I found recently that I had some SSE code that assumed 16-byte alignment without checking for it. Unfortunately, PluginHost doesn't enforce alignment so sometimes my code would crash and sometimes it wouldn't.
To test for 16-byte alignment I'm doing something like this:
After a bit of investigation I've found that by using DirectSound and trying different buffer sizes I can usually find a case where the audio data isn't aligned. Note that the allocation is kind of random, so the same buffer size might sometimes result in aligned data.
The attached plugin code can be used to demonstrate this. It also shows how to allocate data using _mm_malloc and then use AudioSampleBuffer::dataReferTo() so we end up with an aligned AudioSampleBuffer. It's important to never call AudioSampleBuffer::setSize() as this will reallocate the memory using malloc. As you can see, that's all a bit kludgy.
Jules - can you think of a neat way to add aligned allocation as an option for AudioSampleBuffer? Seems to me it might be a bit of work to make it cater for different alignments (16 for SSE, 32 for AVX) and also make it safely portable.
I can't quite see the usefulness of making the AudioSampleBuffer align the start of the block that it allocates.. Even if it did so, surely very little code is written that will only take a pointer to the buffer's data at sample index 0, and will always process a number of samples that's a multiple of 4..?
In almost all the places where I use buffers, I seem to do things like working on a sub-section of the buffer, starting from an arbitrary sample index, so even if the overall buffer is aligned, the sample you're starting from won't be! So surely the correct thing to do here is not to expect the AudioBuffer to magically always be aligned, but to write SSE routines that handle stray unaligned values at the start + end of the block while using SSE for the bulk of their work?
A great deal of the code I put in processBlock processes all of the samples in the buffer, starting at sample index 0. I would have thought that was true for many audio plugins! However, I see what you're saying and I could re-write my own SSE routines to fix the start.
The problem is that I've got a heavy reliance on libraries which assume that the first sample is aligned and then process any remaining ones at the end.
Yes, I understand, and it certainly wouldn't do any harm to tweak AudioSampleBuffer in that way. I probably should do at some point..
But if these are 3rd party libraries, it seems even stranger to me that anyone would publish a library routine that will crash if given a non-aligned pointer. What do they expect you to do if you need to run it on a sub-section of your data?

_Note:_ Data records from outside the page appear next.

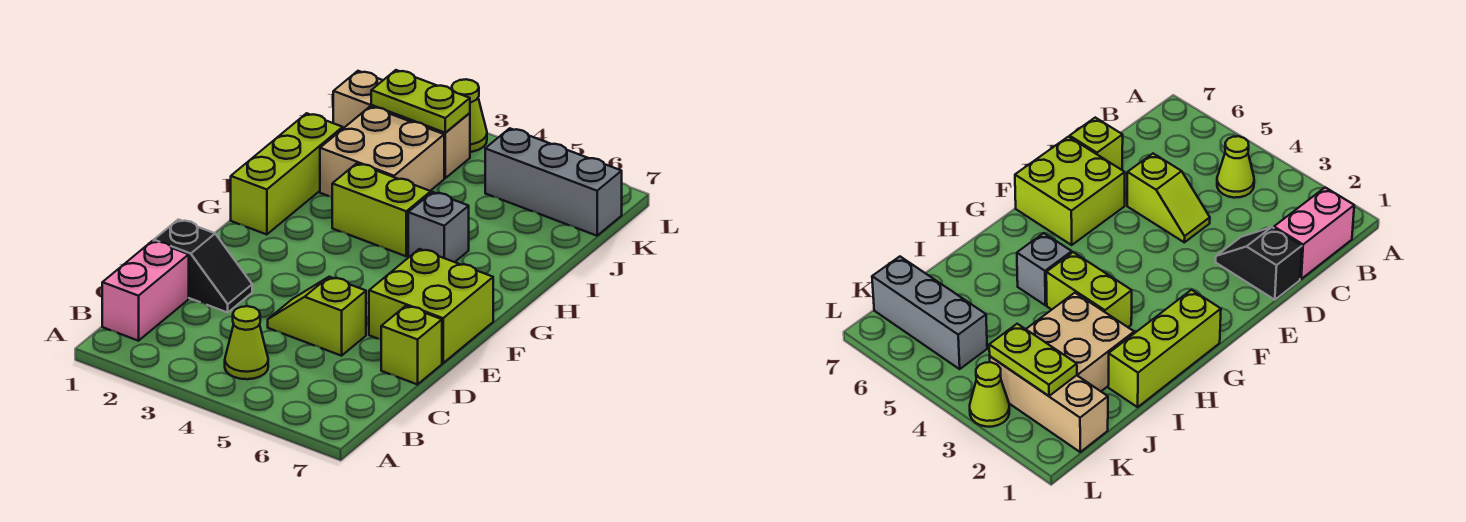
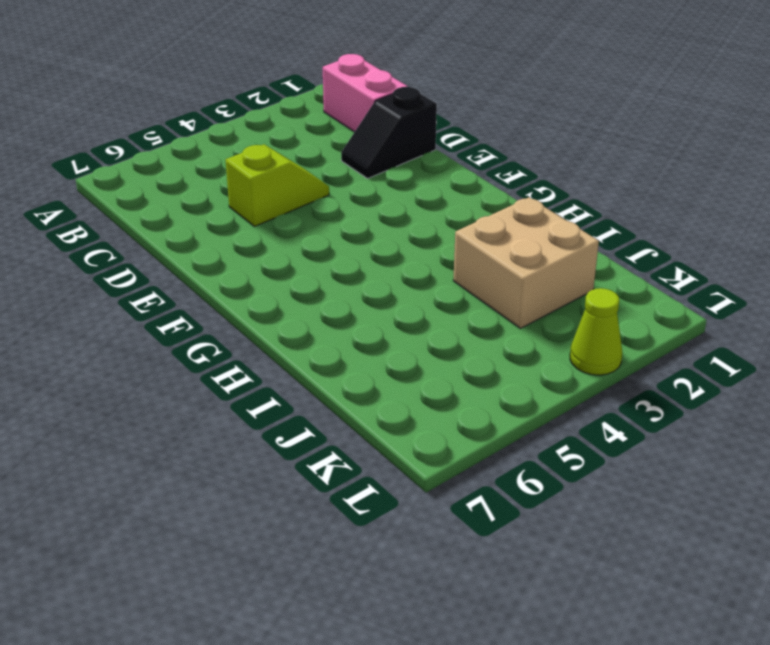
none -> lime 1x1 cone [225,306,268,379]
none -> lime 1x1 brick [381,306,442,385]
none -> lime 2x2 brick [369,249,493,363]

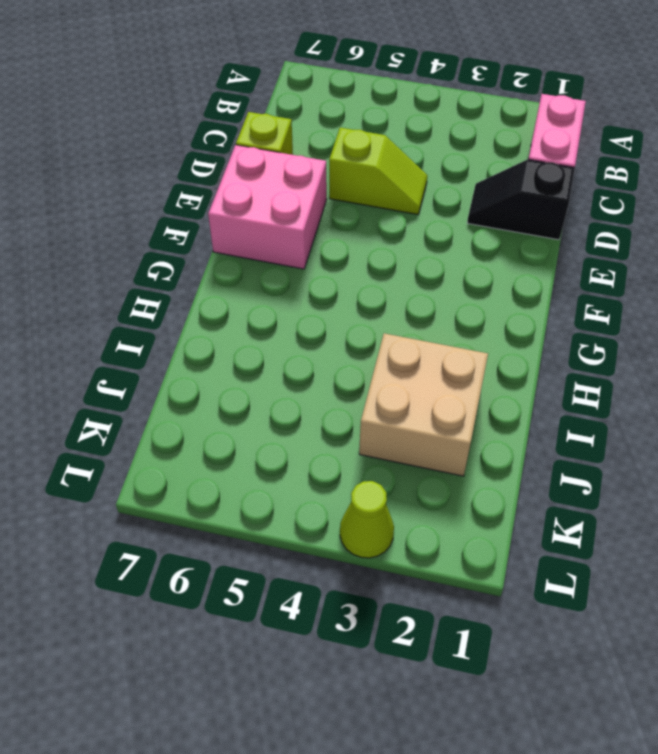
pink 2x2 brick [208,145,327,269] -> lime 2x2 brick [369,249,493,363]
none -> lime 1x1 cone [225,306,268,379]
none -> lime 1x3 brick [231,113,343,235]
none -> lime 1x2 brick [332,163,431,256]

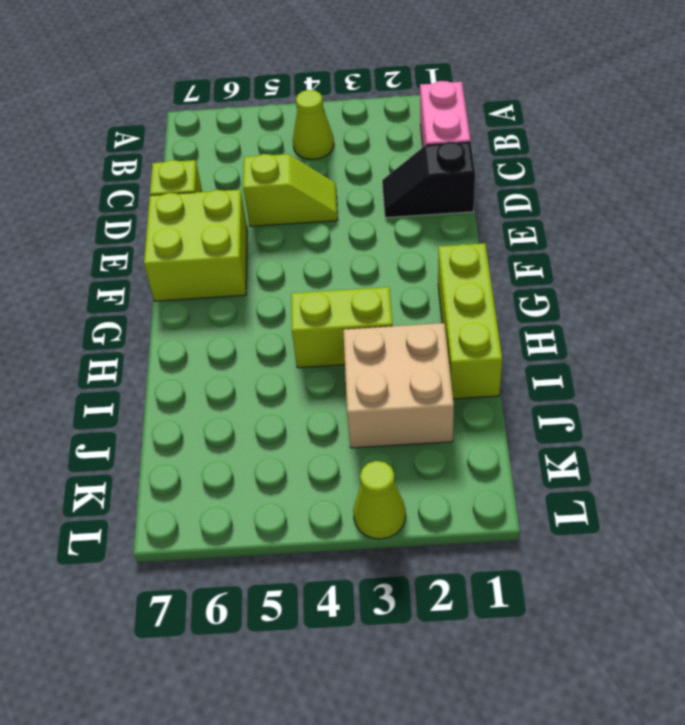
none -> grey 1x1 brick [408,192,469,262]
none -> tan 1x3 brick [333,71,470,178]
none -> grey 1x3 brick [485,128,622,236]

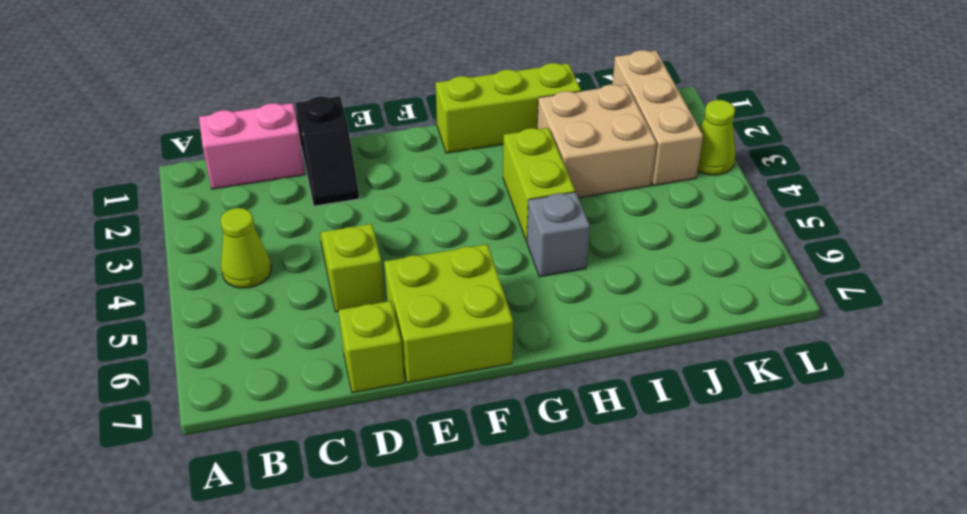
none -> grey 1x3 brick [485,128,622,236]
none -> lime 1x2 plate [371,70,470,133]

I've no idea if this is of any use. In the dark recesses of my mind I think I recall quadword alignment works well on certain processor (early ARMs http://stardot.org.uk/forums/viewtopic.php?t=9055&p=102086 , but possibly others. Often used by Demo coders) - both data and code (tight-loops) aligned to quad words works more efficiently AFAICR. Another thing (half-remembered) is that some (native) malloc libraries automatically start memory blocks on the most efficient on their implementations (again, more a feeling than a memory) - [I think what I'm suggesting is #define JUCE_QUADWORD_ALIGNED option for certain imps might be handy]
Writing algorithms based on the a data alignment premise seems kinda fragile. The canonical way is to write a scalar prologue and epilogue to the main vectorized loop.
Doing this incurs little-to-no cost for aligned buffers, and provides compability for arbitrarily sized buffers of arbitrary alignment. Of course, a library should always provide aligned data where possible, though.
Actually, the AudioBuffer class will already align each of its channels to 16 byte boundaries, I think.
But like Mayae says, that’s not really much use in the real world. You can’t write code that only works on 16-byte aligned data, as any practical algorithm will need to process sub-sections of data, or lengths that aren’t a multiple of 4, so you need to write preamble code anyway.
I agree that it’s sensible to write code that won’t crash if data is not aligned. However one of the libraries I use only uses an epilogue and no prologue and hence misses some opportunities to apply vectorisation if the start of the buffer is not aligned. Seeing as there is no real cost to address this, and some benefit (at least for me), then why not?
Maybe I misunderstand something, but I just tried this code:
AudioBuffer<float> buff(2, 10);
auto a = buff.getReadPointer(0);
a = buff.getReadPointer(1);
and these are the pointers for the 2 channels:
0x0000 0000 0060 4088
0x0000 0000 0060 40b0
I don’t see the alignment here, but again maybe it’s something I don’t get. The second pointer points to a 16byte aligned float, but it’s just accidental because the 10 samples need 40 bytes. Also don’t see any alignment in the AudioBuffer::allocateData() function.
Could you clarify what you mean by aligned Audiobuffers?
Thanks in advance!
Just had to implement my own workaround with setDataToReferTo() to have buffers with aligned memory. It works but is really ugly and not safe (AudioSampleBuffer can reallocate).
@jules Please consider adding an option to AudioSampleBuffer to allocate arbitrarily aligned memory. It is simple to add, backwards compatible, and makes our lives much more easier under certain circumstances.